■ AIM ■
Locate each line in the items below that contains the string "Efetua", and copy those lines out.

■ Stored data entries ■
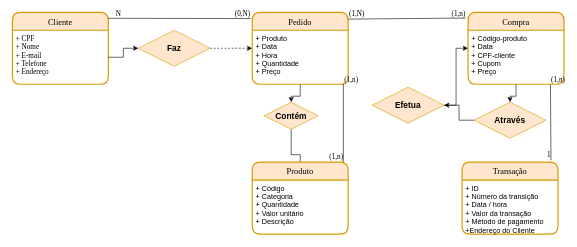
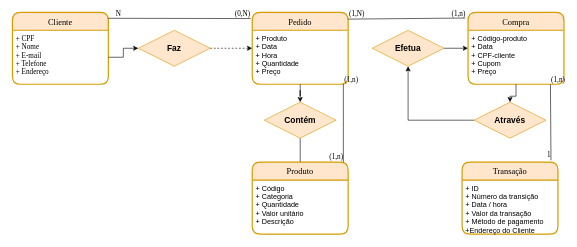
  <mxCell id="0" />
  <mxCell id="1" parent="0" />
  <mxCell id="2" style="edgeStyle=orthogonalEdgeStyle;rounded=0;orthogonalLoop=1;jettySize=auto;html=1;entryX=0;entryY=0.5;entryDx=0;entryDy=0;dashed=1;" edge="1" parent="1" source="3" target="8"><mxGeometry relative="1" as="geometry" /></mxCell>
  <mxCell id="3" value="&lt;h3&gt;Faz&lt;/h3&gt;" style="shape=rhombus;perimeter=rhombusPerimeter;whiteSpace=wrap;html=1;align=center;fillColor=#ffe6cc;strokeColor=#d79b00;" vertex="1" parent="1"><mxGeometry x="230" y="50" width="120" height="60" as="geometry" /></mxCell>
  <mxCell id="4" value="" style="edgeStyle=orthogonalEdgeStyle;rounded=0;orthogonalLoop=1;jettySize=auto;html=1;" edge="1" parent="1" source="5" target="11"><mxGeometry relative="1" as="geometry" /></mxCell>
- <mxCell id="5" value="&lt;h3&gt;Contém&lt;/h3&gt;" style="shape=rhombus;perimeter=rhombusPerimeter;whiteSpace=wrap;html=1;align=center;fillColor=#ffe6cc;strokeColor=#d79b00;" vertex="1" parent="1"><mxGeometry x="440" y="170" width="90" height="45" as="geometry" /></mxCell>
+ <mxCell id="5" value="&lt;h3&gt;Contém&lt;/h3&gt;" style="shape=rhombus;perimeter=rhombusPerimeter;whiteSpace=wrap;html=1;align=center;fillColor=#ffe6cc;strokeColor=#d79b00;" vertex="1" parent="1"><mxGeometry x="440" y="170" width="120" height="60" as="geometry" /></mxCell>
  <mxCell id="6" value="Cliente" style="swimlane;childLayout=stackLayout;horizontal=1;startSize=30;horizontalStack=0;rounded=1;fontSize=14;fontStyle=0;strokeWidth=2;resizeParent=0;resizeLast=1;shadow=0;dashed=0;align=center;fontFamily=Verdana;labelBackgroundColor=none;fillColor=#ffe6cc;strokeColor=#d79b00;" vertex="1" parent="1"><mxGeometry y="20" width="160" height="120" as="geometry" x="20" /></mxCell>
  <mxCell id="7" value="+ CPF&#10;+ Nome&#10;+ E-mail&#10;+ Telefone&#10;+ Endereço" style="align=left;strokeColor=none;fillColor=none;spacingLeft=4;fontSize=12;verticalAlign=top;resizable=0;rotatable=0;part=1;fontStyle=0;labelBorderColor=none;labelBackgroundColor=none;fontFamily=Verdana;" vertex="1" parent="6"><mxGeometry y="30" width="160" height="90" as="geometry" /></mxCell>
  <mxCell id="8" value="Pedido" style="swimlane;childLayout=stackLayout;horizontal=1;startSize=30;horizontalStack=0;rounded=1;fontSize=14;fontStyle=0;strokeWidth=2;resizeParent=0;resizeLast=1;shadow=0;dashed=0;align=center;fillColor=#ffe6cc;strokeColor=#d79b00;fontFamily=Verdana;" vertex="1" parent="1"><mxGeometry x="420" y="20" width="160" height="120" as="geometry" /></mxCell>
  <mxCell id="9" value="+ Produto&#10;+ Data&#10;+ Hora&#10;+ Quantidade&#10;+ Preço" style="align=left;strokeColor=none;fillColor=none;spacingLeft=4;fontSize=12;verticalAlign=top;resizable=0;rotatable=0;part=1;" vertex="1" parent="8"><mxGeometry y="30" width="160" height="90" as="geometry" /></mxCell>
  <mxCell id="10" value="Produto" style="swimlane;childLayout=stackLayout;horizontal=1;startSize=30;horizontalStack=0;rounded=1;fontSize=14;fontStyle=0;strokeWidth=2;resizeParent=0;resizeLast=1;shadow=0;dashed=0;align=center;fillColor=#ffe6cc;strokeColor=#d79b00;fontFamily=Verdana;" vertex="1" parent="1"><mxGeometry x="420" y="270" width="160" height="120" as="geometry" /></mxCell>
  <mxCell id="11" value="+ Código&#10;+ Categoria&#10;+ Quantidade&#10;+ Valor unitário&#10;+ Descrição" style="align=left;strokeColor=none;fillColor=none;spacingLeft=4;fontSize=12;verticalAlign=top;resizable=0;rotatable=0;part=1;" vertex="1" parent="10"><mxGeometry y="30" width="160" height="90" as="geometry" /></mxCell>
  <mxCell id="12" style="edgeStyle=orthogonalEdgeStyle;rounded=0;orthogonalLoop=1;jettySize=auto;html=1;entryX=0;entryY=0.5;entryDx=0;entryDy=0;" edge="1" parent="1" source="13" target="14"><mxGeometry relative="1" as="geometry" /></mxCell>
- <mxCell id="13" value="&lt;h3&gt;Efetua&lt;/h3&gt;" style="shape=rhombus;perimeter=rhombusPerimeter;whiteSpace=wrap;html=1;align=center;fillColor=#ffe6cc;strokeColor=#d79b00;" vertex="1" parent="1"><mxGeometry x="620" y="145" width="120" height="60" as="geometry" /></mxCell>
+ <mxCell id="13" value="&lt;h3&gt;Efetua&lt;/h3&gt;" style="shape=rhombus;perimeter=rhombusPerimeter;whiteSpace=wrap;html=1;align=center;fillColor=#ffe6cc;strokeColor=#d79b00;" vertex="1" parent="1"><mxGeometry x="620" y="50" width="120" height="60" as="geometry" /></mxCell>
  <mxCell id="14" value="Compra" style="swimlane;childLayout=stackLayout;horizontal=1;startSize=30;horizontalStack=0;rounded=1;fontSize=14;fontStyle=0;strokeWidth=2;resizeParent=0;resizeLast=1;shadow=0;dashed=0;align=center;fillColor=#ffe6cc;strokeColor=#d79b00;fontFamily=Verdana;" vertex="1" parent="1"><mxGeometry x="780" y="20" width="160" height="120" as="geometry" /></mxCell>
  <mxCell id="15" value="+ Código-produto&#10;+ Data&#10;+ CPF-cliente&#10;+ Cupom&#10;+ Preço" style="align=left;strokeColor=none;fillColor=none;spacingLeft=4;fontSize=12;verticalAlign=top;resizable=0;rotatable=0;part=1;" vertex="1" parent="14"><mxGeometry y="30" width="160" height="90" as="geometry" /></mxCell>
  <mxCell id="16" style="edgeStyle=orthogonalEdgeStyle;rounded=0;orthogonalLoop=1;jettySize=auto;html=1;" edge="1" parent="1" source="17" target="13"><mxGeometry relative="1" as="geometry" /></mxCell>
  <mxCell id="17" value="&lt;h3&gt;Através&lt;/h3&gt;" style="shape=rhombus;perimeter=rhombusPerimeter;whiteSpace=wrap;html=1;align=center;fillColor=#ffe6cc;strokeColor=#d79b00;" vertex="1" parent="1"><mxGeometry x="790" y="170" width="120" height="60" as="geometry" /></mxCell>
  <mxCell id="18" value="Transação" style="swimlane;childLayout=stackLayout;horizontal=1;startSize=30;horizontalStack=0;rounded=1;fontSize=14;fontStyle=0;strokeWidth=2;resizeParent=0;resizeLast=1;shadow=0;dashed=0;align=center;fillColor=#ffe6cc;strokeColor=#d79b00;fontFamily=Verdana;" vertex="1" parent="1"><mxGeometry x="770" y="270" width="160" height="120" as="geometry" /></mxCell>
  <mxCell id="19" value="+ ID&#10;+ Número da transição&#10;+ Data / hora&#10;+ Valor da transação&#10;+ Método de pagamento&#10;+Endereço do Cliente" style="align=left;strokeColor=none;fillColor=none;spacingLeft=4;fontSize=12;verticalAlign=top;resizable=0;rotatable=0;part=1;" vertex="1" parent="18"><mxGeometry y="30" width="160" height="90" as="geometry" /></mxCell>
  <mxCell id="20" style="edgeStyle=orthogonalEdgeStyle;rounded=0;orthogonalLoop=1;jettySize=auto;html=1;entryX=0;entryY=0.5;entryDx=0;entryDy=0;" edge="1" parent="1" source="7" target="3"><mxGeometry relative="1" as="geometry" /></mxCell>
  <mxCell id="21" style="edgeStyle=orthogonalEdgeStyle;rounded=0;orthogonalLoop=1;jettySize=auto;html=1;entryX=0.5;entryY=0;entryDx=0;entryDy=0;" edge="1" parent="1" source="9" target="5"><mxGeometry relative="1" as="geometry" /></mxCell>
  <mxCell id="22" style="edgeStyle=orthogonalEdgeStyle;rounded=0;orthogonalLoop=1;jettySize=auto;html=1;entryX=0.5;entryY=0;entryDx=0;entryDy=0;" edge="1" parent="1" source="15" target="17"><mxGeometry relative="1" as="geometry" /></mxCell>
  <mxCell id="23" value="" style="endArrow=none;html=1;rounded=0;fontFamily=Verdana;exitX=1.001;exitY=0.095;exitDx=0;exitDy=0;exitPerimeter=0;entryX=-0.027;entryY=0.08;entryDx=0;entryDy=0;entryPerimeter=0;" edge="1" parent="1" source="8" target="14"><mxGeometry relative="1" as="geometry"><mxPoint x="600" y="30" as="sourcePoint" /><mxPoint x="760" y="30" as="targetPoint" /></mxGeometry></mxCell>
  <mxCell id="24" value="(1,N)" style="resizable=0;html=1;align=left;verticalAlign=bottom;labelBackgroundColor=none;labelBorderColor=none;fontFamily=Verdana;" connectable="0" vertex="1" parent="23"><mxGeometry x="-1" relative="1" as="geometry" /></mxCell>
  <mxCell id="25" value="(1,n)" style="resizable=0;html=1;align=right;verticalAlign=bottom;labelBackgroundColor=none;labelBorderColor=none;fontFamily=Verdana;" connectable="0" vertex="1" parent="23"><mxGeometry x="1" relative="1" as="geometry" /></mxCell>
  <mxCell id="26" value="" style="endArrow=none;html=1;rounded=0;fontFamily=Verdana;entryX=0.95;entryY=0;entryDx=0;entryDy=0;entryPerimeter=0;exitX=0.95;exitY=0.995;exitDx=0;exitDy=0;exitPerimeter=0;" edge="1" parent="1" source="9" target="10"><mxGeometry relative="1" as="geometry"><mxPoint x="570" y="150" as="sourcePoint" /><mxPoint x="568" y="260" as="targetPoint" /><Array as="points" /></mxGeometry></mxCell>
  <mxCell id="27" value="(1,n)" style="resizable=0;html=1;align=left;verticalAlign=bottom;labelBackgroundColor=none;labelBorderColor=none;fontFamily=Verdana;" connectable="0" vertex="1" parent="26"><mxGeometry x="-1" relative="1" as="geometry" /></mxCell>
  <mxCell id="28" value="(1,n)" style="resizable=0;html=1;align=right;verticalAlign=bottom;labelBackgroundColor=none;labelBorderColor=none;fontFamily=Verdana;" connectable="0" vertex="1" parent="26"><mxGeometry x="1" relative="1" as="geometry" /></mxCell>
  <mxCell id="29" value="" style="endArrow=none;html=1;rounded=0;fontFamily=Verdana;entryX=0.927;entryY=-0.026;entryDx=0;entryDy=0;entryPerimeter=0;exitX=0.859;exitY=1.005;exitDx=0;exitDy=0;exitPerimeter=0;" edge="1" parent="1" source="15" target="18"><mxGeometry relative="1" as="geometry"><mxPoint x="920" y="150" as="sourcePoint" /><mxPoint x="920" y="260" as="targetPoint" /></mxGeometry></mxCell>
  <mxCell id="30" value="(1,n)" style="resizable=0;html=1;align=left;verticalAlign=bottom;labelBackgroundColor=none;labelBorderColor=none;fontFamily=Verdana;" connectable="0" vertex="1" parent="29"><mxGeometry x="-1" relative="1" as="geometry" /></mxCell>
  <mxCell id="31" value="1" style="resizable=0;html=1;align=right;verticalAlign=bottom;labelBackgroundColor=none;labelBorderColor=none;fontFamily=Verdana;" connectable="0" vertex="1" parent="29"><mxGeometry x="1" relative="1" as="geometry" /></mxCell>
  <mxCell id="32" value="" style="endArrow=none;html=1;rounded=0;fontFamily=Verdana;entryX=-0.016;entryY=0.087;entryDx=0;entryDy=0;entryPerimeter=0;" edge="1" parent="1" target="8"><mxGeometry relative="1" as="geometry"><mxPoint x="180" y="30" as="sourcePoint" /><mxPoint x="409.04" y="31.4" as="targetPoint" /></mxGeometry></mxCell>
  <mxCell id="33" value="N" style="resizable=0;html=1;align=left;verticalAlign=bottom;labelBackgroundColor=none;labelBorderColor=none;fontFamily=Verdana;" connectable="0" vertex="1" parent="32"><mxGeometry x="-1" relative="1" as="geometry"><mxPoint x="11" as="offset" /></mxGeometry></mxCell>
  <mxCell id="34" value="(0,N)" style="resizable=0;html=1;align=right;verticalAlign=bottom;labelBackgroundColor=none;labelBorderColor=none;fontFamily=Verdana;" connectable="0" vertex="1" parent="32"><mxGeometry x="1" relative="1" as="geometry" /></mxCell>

■ CORRECT RESULT ■
- <mxCell id="13" value="&lt;h3&gt;Efetua&lt;/h3&gt;" style="shape=rhombus;perimeter=rhombusPerimeter;whiteSpace=wrap;html=1;align=center;fillColor=#ffe6cc;strokeColor=#d79b00;" vertex="1" parent="1"><mxGeometry x="620" y="145" width="120" height="60" as="geometry" /></mxCell>
+ <mxCell id="13" value="&lt;h3&gt;Efetua&lt;/h3&gt;" style="shape=rhombus;perimeter=rhombusPerimeter;whiteSpace=wrap;html=1;align=center;fillColor=#ffe6cc;strokeColor=#d79b00;" vertex="1" parent="1"><mxGeometry x="620" y="50" width="120" height="60" as="geometry" /></mxCell>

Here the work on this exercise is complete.